A senior Italian scientist has sparked fury by saying in a presentation at Cern, the European nuclear research centre in Geneva, that physics was “invented and built by men, it’s not by invitation”.
Professor Alessandro Strumia, of Pisa University, claimed during a seminar on gender issues in physics that male scientists were being discriminated against because of ideology.
He told the audience, mostly comprising female physicists, that female researchers in Italy tended to benefit from either “free or cheaper university” education, while Oxford University in England “extends exam times for women’s benefit”.

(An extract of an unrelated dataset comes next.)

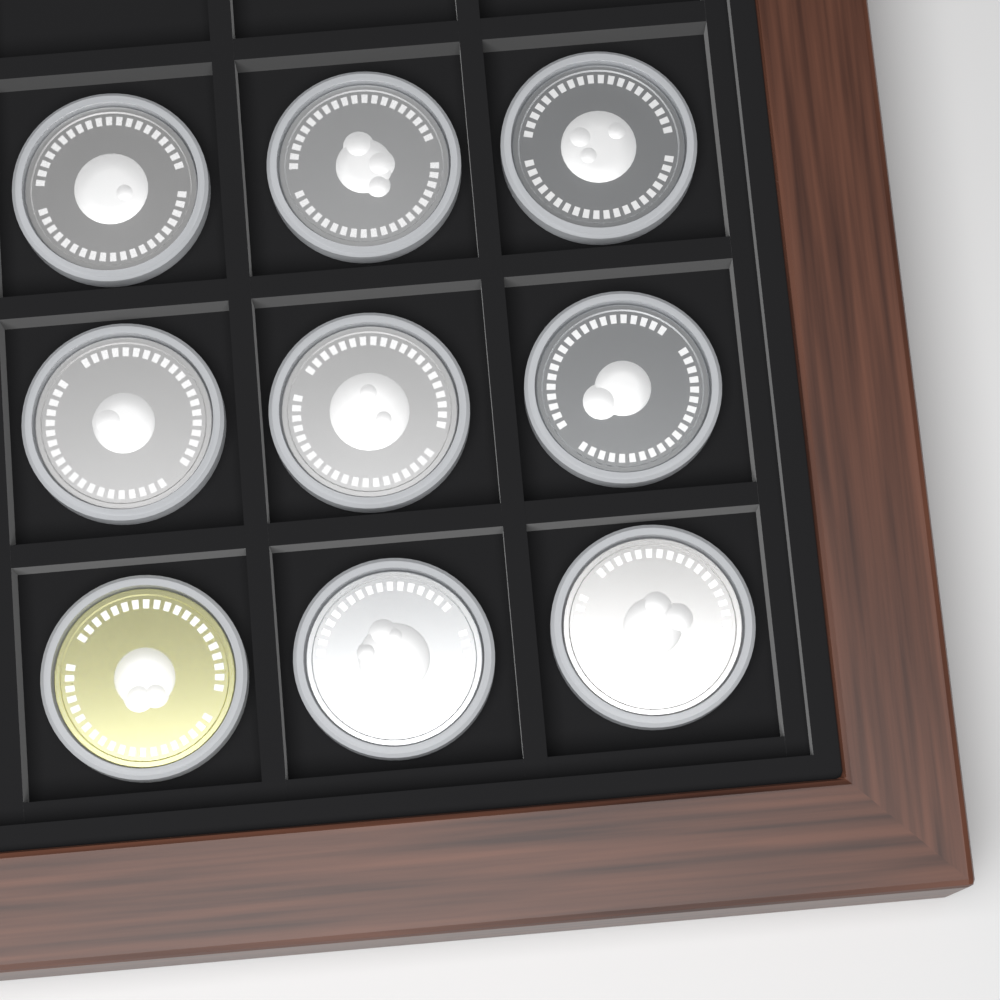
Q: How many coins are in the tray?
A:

Strumia defended his comments, telling the Guardian that his detractors were “trying to paint me as a monster who discriminates against women” and that his presentation of “facts” was in response to statements made about men discriminating against women.
He said datashowed male and female scientists were equally cited in presentations, and that women were favoured when it came to hiring. “This is not the message they wanted [to hear] at this conference,” he said.
Strumia, who regularly works at Cern, also said claims by a participant at the event that the sphere of physics was second only to the military for sexual abuse were “totally absurd”.
He said: “These people are so worried about problems that don’t exist. What I actually said has good purpose. We are not discriminating, women have been helped for years.”
Cern, whose director general is the Italian physicist Fabiola Gianotti, described Strumia’s presentation as “highly offensive” and removed the slides used in his talk from its website.
It said in a statement: “The organisers from Cern and several collaborating universities were not aware of the content of the talk prior to the workshop. Diversity is a strong reality at Cern, and is also one of the core values underpinning our code of conduct. The organisation is fully committed to promoting diversity and equality at all levels.”
Gianotti became the first woman to hold the five-year mandate as director general of Cern in 2016.
Dr Jessica Wade, a physicist from Imperial College London who attended the event, told the BBC that Strumia’s presentation was “really upsetting to those at the workshop”, and his analysis was “simplistic” and drew on ideas that had “long been discredited”.
Strumia claimed he had been overlooked for a role in favour of a woman and that anyone who spoke out was attacked, censored or risked losing their job.
“I like physics and science because everyone can do what they want. I don’t like it when there’s social engineering to decide how many men, women and categories there should be,” he said.